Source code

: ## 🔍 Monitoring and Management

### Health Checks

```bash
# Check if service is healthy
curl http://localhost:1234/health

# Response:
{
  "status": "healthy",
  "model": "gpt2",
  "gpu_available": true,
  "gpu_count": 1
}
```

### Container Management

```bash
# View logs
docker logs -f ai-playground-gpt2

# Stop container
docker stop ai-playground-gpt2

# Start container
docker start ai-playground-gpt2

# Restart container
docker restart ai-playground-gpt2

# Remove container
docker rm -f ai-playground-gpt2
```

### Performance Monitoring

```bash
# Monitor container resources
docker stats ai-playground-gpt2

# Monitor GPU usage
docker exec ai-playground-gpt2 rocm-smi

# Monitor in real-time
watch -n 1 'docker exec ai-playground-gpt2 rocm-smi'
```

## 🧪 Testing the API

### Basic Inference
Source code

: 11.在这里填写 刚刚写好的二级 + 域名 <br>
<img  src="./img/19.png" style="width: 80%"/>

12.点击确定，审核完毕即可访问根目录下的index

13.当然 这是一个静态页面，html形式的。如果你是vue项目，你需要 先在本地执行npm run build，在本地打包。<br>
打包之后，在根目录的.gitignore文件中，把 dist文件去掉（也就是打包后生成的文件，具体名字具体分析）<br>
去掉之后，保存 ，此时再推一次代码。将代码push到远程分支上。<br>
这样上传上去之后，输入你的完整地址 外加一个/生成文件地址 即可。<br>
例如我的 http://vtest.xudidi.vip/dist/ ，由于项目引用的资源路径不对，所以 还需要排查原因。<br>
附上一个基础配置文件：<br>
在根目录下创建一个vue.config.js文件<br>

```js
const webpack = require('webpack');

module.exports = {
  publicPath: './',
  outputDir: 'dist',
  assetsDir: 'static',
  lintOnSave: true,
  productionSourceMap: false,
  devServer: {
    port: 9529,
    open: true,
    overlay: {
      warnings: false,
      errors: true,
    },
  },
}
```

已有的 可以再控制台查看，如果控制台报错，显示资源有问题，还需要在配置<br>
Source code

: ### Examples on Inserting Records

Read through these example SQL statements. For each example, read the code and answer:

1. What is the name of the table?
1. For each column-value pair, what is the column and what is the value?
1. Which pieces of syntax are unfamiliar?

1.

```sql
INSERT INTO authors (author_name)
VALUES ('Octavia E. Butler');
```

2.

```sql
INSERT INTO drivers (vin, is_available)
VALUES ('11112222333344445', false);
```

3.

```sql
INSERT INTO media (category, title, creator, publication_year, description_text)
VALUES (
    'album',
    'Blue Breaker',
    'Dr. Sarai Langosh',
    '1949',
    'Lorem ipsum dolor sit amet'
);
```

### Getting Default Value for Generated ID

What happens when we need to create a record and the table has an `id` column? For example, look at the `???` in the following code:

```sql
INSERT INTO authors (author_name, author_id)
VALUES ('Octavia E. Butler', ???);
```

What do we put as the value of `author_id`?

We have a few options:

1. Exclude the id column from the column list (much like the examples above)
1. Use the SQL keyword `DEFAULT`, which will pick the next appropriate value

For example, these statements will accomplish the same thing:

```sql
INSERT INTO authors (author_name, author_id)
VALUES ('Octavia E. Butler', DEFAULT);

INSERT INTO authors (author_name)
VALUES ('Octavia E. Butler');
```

■ Work instruction
What's wanted is a faithful copy of each entry above.

■ Reply to the exercise
Source code

: ## 🔍 Monitoring and Management

### Health Checks

```bash
# Check if service is healthy
curl http://localhost:1234/health

# Response:
{
  "status": "healthy",
  "model": "gpt2",
  "gpu_available": true,
  "gpu_count": 1
}
```

### Container Management

```bash
# View logs
docker logs -f ai-playground-gpt2

# Stop container
docker stop ai-playground-gpt2

# Start container
docker start ai-playground-gpt2

# Restart container
docker restart ai-playground-gpt2

# Remove container
docker rm -f ai-playground-gpt2
```

### Performance Monitoring

```bash
# Monitor container resources
docker stats ai-playground-gpt2

# Monitor GPU usage
docker exec ai-playground-gpt2 rocm-smi

# Monitor in real-time
watch -n 1 'docker exec ai-playground-gpt2 rocm-smi'
```

## 🧪 Testing the API

### Basic Inference
Source code

: 11.在这里填写 刚刚写好的二级 + 域名 <br>
<img  src="./img/19.png" style="width: 80%"/>

12.点击确定，审核完毕即可访问根目录下的index

13.当然 这是一个静态页面，html形式的。如果你是vue项目，你需要 先在本地执行npm run build，在本地打包。<br>
打包之后，在根目录的.gitignore文件中，把 dist文件去掉（也就是打包后生成的文件，具体名字具体分析）<br>
去掉之后，保存 ，此时再推一次代码。将代码push到远程分支上。<br>
这样上传上去之后，输入你的完整地址 外加一个/生成文件地址 即可。<br>
例如我的 http://vtest.xudidi.vip/dist/ ，由于项目引用的资源路径不对，所以 还需要排查原因。<br>
附上一个基础配置文件：<br>
在根目录下创建一个vue.config.js文件<br>

```js
const webpack = require('webpack');

module.exports = {
  publicPath: './',
  outputDir: 'dist',
  assetsDir: 'static',
  lintOnSave: true,
  productionSourceMap: false,
  devServer: {
    port: 9529,
    open: true,
    overlay: {
      warnings: false,
      errors: true,
    },
  },
}
```

已有的 可以再控制台查看，如果控制台报错，显示资源有问题，还需要在配置<br>
Source code

: ### Examples on Inserting Records

Read through these example SQL statements. For each example, read the code and answer:

1. What is the name of the table?
1. For each column-value pair, what is the column and what is the value?
1. Which pieces of syntax are unfamiliar?

1.

```sql
INSERT INTO authors (author_name)
VALUES ('Octavia E. Butler');
```

2.

```sql
INSERT INTO drivers (vin, is_available)
VALUES ('11112222333344445', false);
```

3.

```sql
INSERT INTO media (category, title, creator, publication_year, description_text)
VALUES (
    'album',
    'Blue Breaker',
    'Dr. Sarai Langosh',
    '1949',
    'Lorem ipsum dolor sit amet'
);
```

### Getting Default Value for Generated ID

What happens when we need to create a record and the table has an `id` column? For example, look at the `???` in the following code:

```sql
INSERT INTO authors (author_name, author_id)
VALUES ('Octavia E. Butler', ???);
```

What do we put as the value of `author_id`?

We have a few options:

1. Exclude the id column from the column list (much like the examples above)
1. Use the SQL keyword `DEFAULT`, which will pick the next appropriate value

For example, these statements will accomplish the same thing:

```sql
INSERT INTO authors (author_name, author_id)
VALUES ('Octavia E. Butler', DEFAULT);

INSERT INTO authors (author_name)
VALUES ('Octavia E. Butler');
```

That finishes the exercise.